◆ Goal of the exercise ◆
Rewrite the items below with each "photo" changed to "image" and nothing else altered, leaving out the pictures.

◆ Data listing ◆
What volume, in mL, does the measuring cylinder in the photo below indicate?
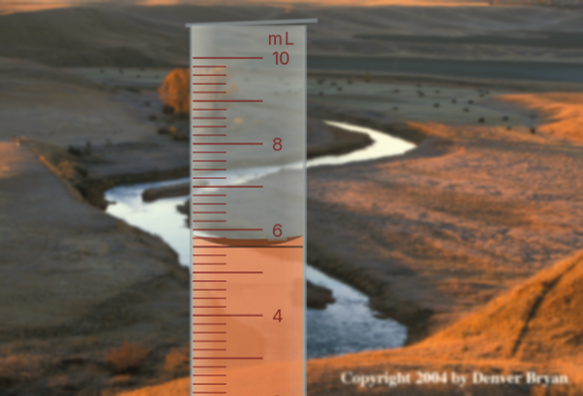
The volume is 5.6 mL
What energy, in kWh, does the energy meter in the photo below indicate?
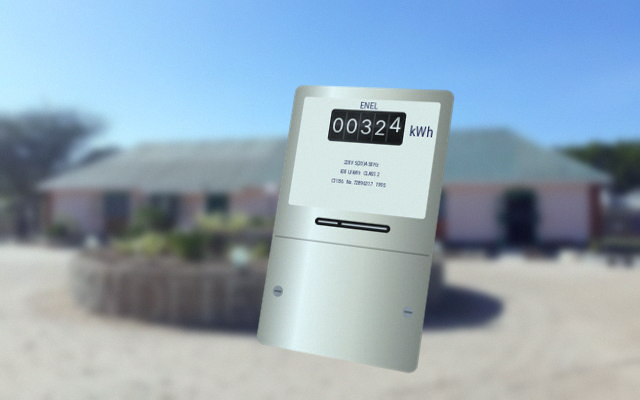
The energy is 324 kWh
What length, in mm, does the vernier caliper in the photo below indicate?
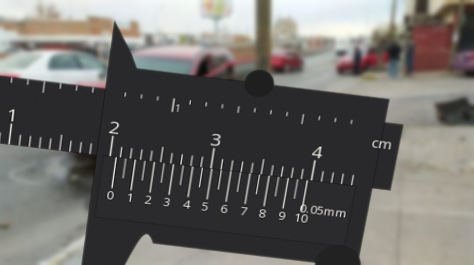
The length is 20.6 mm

◆ Result ◆
What volume, in mL, does the measuring cylinder in the image below indicate?
The volume is 5.6 mL
What energy, in kWh, does the energy meter in the image below indicate?
The energy is 324 kWh
What length, in mm, does the vernier caliper in the image below indicate?
The length is 20.6 mm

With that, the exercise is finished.